▶ TASK ITEM:
Quote the listing below in its entirety, omitting every image.
═══ DATA SUPPLIED ═══
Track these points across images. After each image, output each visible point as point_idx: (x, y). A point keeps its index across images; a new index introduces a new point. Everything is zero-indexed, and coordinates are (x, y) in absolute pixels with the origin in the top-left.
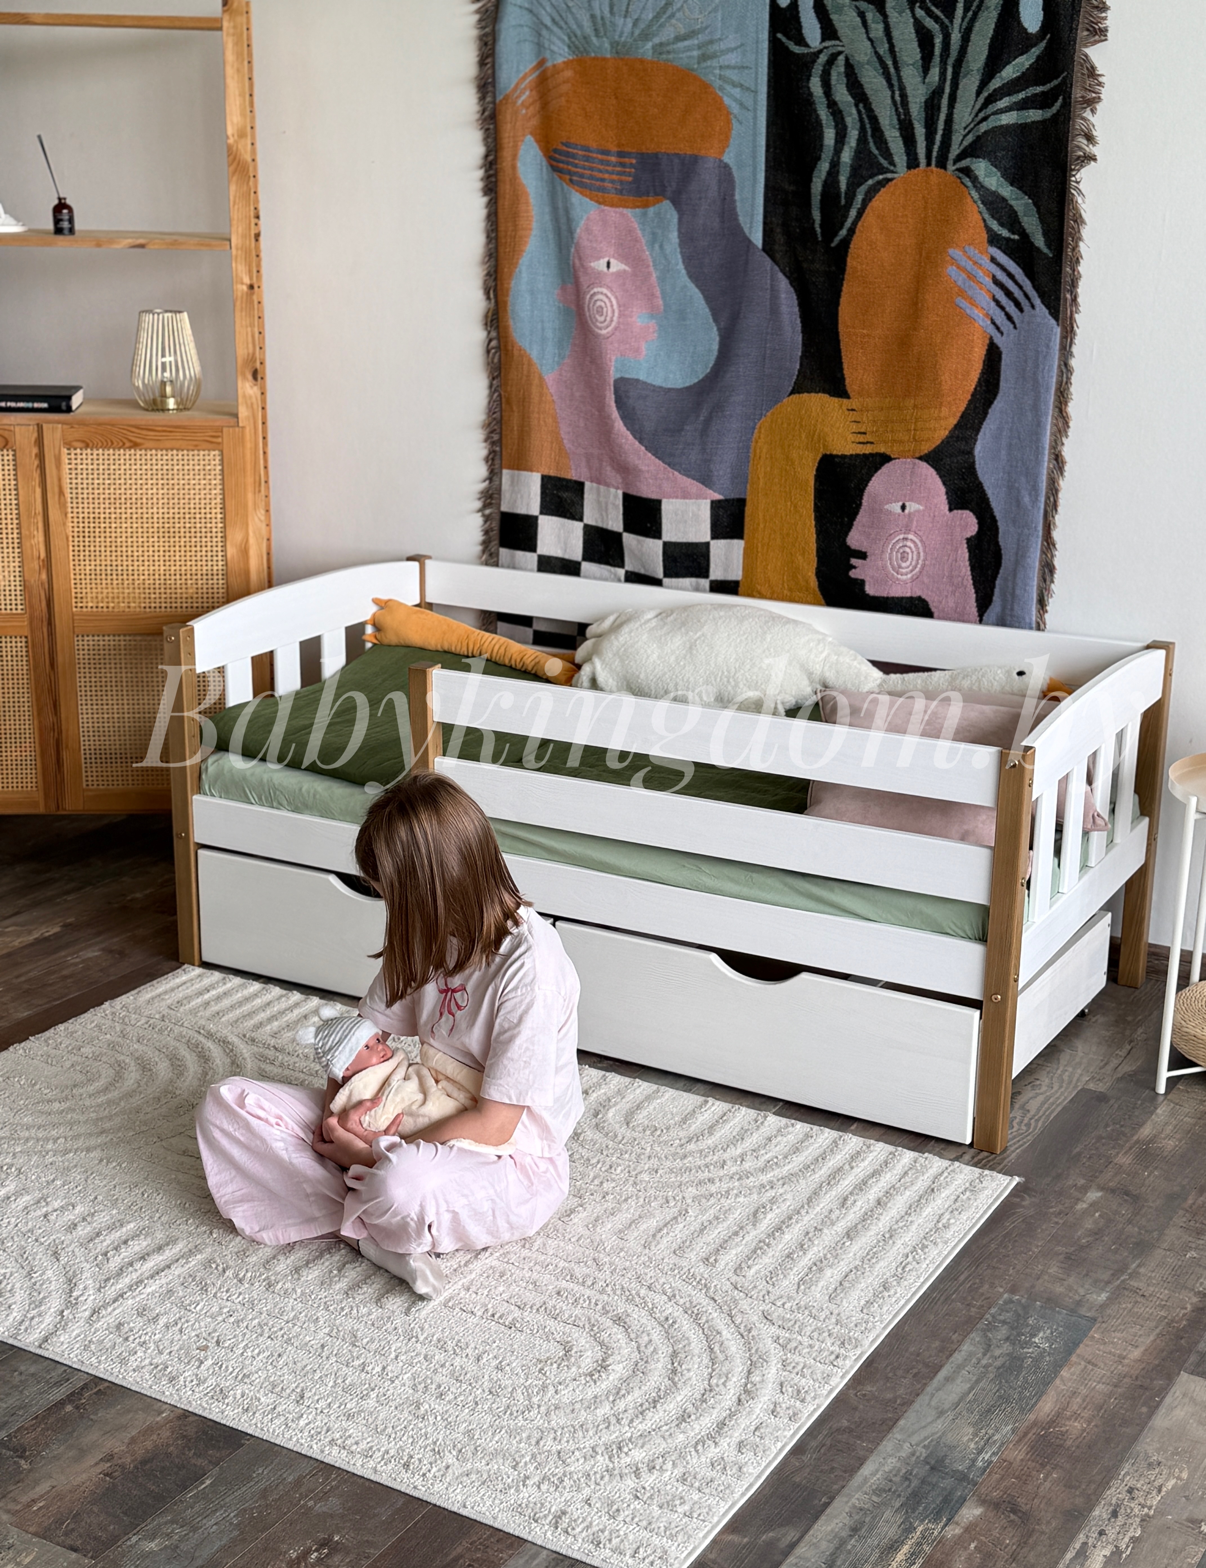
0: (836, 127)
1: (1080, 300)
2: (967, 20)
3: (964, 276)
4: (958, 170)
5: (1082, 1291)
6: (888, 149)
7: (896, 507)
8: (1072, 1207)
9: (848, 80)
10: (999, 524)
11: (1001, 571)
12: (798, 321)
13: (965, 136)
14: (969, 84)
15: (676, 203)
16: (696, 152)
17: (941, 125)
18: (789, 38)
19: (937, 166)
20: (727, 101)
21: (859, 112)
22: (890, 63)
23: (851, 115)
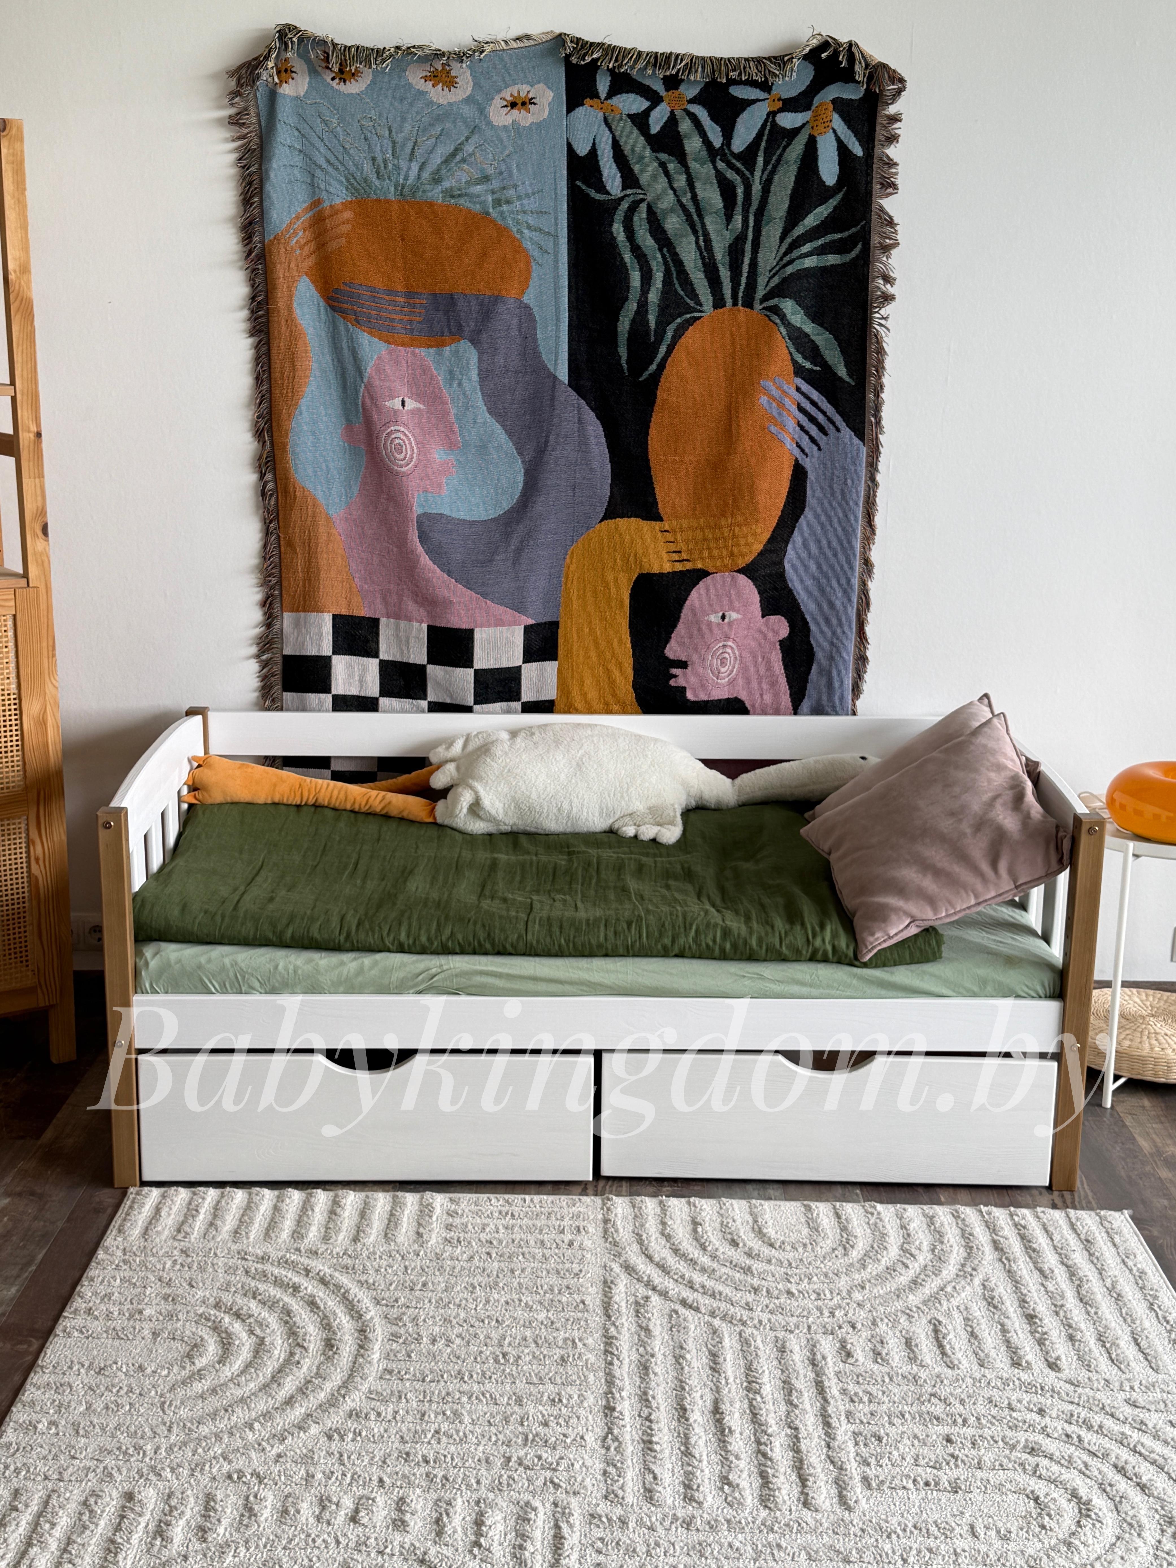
0: (641, 270)
1: (883, 423)
2: (767, 172)
3: (775, 404)
4: (764, 308)
6: (693, 290)
7: (716, 618)
9: (651, 227)
10: (810, 625)
11: (815, 667)
12: (606, 450)
13: (771, 278)
14: (772, 232)
15: (475, 341)
16: (496, 293)
17: (745, 269)
18: (589, 186)
19: (743, 306)
20: (526, 244)
21: (663, 256)
22: (693, 210)
23: (655, 258)
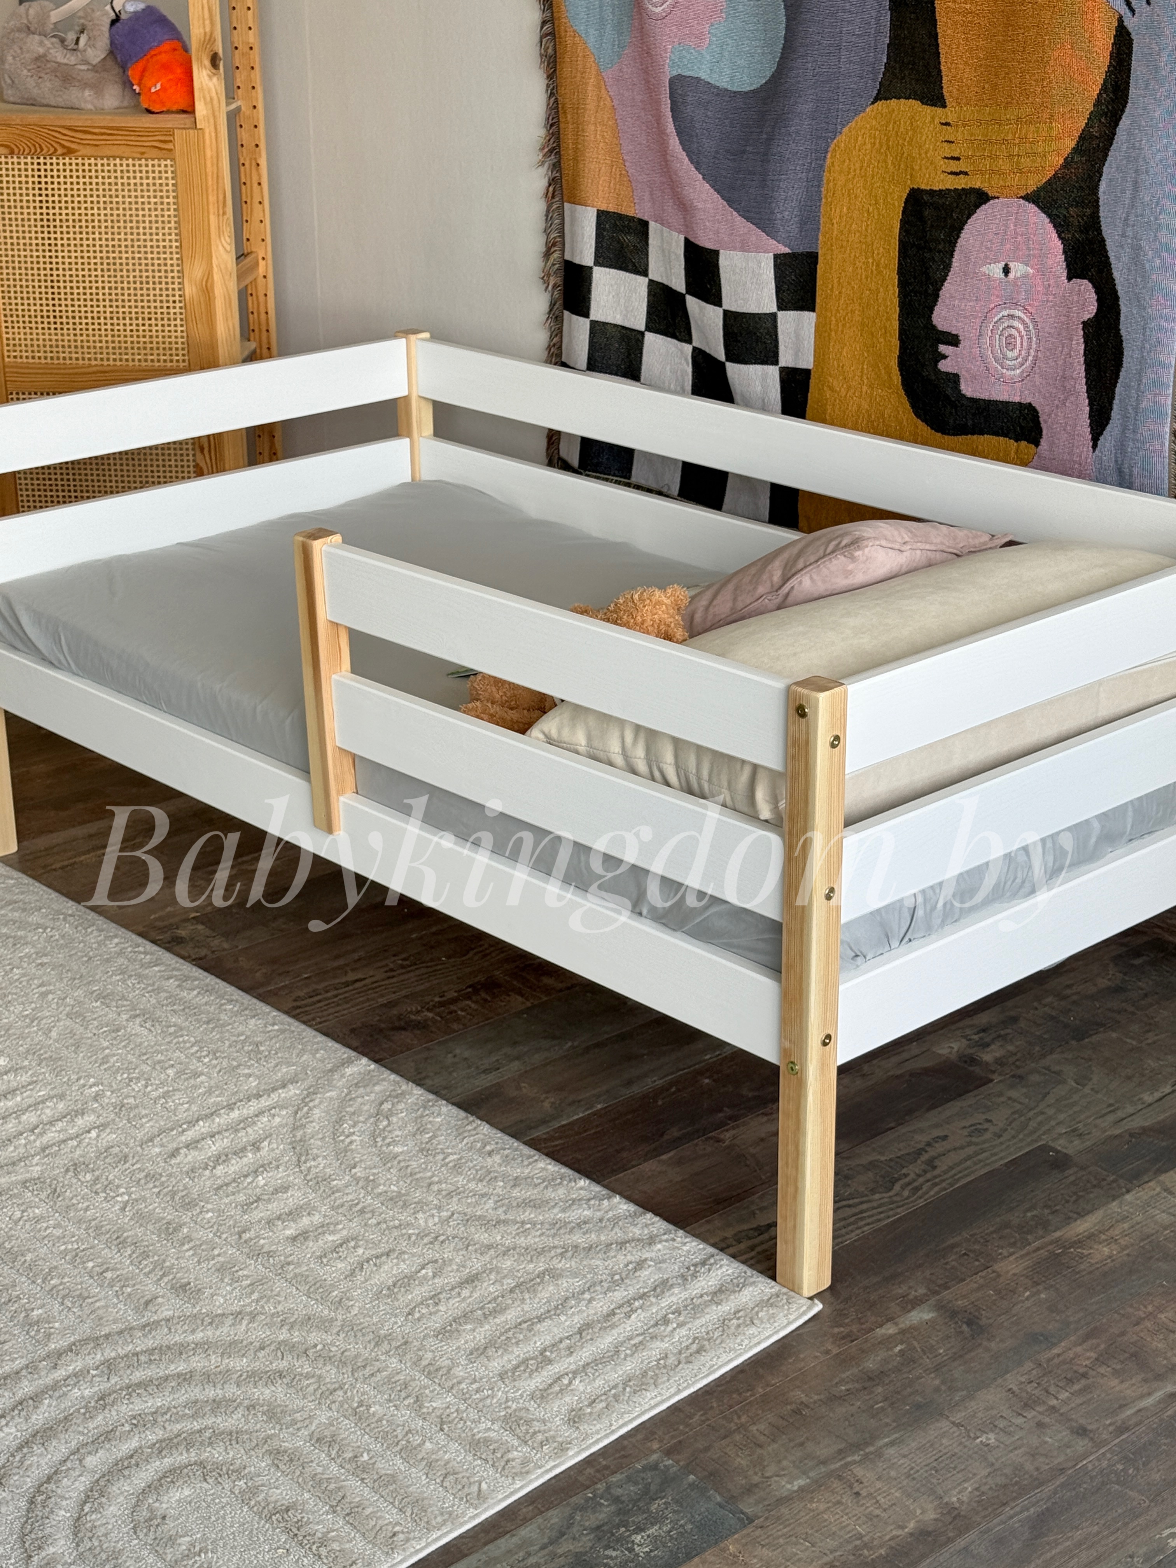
5: (770, 1471)
7: (998, 270)
8: (872, 1330)
10: (1122, 301)
11: (1122, 374)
═══
▶ RESPONSE BOX:
Track these points across images. After each image, output each visible point as point_idx: (x, y). A point keeps its index across images; a new index introduces a new point. Everything is zero-indexed, and coordinates are (x, y) in absolute pixels with the origin in the top-left.
0: (836, 127)
1: (1080, 300)
2: (967, 20)
3: (964, 276)
4: (958, 170)
5: (1082, 1291)
6: (888, 149)
7: (896, 507)
8: (1072, 1207)
9: (848, 80)
10: (999, 524)
11: (1001, 571)
12: (798, 321)
13: (965, 136)
14: (969, 84)
15: (676, 203)
16: (696, 152)
17: (941, 125)
18: (789, 38)
19: (937, 166)
20: (727, 101)
21: (859, 112)
22: (890, 63)
23: (851, 115)
0: (641, 270)
1: (883, 423)
2: (767, 172)
3: (775, 404)
4: (764, 308)
6: (693, 290)
7: (716, 618)
9: (651, 227)
10: (810, 625)
11: (815, 667)
12: (606, 450)
13: (771, 278)
14: (772, 232)
15: (475, 341)
16: (496, 293)
17: (745, 269)
18: (589, 186)
19: (743, 306)
20: (526, 244)
21: (663, 256)
22: (693, 210)
23: (655, 258)
5: (770, 1471)
7: (998, 270)
8: (872, 1330)
10: (1122, 301)
11: (1122, 374)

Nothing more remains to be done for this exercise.